= Work to be completed =
Please extract each line in the entries below that contains the string "label", copying every such line in full.

= Entries drawn from a collection =
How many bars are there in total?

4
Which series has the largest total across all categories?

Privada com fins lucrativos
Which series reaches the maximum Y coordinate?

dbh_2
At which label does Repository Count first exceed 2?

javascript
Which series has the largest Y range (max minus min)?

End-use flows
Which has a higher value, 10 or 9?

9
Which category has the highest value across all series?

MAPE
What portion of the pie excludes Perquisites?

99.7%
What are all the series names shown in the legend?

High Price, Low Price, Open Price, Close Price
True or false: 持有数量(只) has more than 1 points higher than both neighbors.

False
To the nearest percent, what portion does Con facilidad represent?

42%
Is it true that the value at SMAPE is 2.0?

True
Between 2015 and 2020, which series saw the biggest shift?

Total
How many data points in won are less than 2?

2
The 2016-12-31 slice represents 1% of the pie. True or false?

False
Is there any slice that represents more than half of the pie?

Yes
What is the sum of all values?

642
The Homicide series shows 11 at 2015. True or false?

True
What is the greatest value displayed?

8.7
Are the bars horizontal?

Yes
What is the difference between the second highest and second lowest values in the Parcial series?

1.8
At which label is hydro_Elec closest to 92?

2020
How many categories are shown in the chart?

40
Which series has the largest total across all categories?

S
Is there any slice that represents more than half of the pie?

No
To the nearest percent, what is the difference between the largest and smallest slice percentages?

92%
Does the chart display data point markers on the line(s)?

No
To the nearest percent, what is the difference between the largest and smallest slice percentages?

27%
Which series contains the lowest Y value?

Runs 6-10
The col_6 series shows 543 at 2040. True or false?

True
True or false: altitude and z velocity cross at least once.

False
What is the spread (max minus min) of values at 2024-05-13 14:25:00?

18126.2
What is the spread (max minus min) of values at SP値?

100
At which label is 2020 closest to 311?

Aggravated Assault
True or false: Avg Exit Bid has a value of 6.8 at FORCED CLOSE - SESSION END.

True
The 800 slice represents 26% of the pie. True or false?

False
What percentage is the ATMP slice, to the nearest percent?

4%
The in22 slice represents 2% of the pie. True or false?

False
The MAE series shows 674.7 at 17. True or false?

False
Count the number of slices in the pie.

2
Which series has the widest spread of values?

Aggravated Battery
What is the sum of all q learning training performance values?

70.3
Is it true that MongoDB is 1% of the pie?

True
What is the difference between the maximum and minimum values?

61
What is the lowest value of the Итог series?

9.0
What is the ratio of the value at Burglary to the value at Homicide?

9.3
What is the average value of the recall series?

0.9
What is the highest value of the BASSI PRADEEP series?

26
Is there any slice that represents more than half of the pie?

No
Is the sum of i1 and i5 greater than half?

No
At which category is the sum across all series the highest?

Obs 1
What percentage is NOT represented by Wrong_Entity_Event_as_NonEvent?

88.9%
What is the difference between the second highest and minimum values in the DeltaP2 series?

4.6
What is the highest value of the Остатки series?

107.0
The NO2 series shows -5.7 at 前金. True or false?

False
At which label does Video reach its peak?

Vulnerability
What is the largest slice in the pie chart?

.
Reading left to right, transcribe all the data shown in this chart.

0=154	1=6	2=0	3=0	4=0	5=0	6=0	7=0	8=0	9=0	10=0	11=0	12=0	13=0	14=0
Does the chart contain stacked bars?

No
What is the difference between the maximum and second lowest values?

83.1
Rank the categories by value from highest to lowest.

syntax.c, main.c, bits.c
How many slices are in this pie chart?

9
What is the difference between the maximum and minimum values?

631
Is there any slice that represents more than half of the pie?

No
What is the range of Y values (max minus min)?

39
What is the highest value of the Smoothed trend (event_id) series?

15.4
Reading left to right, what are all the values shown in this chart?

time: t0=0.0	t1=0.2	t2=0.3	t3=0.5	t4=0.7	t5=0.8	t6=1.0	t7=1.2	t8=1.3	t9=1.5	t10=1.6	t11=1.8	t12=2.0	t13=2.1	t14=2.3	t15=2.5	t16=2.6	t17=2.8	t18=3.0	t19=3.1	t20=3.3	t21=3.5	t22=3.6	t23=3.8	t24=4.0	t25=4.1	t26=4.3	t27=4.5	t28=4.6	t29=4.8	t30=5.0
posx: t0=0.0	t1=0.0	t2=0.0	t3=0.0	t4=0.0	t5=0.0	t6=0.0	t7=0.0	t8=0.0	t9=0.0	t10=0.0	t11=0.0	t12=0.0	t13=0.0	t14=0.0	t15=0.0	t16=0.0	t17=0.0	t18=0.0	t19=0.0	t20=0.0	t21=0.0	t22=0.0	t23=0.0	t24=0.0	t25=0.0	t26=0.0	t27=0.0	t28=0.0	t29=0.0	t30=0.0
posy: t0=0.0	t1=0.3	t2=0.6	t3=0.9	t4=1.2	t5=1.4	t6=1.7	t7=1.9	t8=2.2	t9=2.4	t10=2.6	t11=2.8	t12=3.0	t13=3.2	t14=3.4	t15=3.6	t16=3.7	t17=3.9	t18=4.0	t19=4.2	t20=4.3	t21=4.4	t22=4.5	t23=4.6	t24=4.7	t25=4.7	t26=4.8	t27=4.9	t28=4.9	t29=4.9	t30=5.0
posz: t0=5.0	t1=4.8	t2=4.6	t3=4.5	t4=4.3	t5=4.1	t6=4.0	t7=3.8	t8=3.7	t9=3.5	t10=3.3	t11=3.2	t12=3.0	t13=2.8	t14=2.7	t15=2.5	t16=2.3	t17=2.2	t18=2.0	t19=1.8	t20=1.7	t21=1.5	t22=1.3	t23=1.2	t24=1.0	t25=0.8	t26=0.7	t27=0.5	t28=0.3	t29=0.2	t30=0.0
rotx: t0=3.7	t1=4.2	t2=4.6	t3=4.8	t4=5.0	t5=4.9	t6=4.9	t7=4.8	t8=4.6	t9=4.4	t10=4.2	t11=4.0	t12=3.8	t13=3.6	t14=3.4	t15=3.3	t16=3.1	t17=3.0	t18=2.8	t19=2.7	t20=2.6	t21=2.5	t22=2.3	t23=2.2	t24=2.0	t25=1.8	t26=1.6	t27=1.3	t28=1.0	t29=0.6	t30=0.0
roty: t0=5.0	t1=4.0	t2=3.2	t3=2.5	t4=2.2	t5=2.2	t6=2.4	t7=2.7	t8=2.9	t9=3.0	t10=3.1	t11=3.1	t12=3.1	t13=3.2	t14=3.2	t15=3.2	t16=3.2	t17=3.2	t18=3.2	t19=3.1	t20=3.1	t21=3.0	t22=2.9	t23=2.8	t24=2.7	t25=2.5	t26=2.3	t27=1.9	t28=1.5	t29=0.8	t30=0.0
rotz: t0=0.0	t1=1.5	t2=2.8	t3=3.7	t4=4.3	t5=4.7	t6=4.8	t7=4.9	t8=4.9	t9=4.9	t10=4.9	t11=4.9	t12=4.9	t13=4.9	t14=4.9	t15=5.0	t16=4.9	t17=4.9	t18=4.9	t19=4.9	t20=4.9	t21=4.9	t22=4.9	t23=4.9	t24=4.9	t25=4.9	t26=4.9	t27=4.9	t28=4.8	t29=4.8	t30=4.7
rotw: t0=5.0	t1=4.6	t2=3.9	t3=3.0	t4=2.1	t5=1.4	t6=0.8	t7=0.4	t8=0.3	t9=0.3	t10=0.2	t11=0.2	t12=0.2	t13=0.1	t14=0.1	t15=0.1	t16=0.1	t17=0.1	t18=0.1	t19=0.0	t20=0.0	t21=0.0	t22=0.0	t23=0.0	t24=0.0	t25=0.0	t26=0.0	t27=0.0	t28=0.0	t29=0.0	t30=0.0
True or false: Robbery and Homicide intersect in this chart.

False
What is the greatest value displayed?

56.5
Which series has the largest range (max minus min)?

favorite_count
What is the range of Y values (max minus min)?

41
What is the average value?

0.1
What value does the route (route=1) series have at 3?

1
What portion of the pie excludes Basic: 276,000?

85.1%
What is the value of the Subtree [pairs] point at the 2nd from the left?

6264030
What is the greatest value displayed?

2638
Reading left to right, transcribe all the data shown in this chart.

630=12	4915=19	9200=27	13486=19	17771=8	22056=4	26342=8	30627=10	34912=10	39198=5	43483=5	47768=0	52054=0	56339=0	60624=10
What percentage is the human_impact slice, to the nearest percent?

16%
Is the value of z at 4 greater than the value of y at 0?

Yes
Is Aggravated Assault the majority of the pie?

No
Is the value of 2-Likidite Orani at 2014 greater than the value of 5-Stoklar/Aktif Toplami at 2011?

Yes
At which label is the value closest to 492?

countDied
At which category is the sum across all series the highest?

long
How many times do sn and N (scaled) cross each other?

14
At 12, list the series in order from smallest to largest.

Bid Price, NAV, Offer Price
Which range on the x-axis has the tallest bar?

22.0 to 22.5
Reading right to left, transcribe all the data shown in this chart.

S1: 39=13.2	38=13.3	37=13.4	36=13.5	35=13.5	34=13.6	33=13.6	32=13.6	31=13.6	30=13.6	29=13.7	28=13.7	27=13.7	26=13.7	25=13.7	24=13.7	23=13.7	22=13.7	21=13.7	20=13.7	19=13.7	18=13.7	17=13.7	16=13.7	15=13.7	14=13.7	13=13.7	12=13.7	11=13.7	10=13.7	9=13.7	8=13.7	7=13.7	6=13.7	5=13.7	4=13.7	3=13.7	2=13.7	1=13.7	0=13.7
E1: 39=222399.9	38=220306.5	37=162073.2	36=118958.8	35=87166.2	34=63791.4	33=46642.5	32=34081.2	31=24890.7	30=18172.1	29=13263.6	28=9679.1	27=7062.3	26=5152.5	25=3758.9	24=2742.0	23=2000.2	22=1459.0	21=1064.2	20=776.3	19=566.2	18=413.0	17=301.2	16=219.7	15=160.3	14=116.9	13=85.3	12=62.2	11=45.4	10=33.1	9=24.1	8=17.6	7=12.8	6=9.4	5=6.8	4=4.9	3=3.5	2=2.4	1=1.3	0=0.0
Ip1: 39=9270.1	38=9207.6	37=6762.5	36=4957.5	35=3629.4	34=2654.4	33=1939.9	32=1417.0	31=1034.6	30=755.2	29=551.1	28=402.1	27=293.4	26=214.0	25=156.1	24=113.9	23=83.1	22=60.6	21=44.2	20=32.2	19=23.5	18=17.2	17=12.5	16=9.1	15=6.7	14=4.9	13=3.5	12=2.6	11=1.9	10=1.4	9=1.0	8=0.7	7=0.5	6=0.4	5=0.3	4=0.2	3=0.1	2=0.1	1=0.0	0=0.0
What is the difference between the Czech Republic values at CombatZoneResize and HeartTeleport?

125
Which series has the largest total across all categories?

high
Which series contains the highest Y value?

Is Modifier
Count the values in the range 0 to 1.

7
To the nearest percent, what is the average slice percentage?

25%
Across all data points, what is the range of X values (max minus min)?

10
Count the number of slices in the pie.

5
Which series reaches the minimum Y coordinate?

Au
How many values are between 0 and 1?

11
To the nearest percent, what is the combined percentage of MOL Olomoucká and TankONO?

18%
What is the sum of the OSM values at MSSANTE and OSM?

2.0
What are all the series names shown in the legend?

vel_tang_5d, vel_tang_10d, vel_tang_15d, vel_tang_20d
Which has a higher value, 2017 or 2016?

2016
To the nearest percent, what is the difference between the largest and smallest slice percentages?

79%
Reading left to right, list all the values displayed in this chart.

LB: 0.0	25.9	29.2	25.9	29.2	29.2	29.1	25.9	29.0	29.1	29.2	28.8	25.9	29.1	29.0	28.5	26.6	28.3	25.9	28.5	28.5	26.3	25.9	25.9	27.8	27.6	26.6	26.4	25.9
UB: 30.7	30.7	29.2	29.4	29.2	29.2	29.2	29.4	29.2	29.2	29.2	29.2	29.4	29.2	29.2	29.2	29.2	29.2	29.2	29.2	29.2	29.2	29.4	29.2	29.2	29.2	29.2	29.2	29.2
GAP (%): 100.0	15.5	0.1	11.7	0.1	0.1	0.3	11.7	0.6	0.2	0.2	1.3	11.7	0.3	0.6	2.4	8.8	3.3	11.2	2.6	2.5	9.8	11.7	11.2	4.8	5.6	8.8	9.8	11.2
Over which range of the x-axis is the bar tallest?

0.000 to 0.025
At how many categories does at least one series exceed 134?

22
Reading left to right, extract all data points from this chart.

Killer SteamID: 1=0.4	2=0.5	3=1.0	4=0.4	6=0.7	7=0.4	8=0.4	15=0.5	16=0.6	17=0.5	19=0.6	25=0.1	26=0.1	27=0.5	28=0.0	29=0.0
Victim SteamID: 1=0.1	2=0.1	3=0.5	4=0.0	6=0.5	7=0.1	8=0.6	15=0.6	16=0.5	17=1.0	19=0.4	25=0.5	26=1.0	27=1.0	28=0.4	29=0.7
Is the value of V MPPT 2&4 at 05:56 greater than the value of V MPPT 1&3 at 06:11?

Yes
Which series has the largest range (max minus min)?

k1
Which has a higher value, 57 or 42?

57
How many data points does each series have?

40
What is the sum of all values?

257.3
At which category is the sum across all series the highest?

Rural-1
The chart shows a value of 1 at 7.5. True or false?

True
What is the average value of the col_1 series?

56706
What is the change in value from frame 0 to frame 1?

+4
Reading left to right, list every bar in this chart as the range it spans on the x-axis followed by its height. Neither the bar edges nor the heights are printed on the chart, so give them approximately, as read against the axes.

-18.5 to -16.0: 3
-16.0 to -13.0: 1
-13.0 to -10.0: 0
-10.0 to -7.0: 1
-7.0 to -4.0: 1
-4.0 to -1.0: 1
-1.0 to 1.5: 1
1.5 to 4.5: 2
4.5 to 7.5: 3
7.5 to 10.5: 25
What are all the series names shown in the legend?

= Result =
At which label does Repository Count first exceed 2?
At which label is hydro_Elec closest to 92?
At which label is 2020 closest to 311?
At which label does Video reach its peak?
At which label is the value closest to 492?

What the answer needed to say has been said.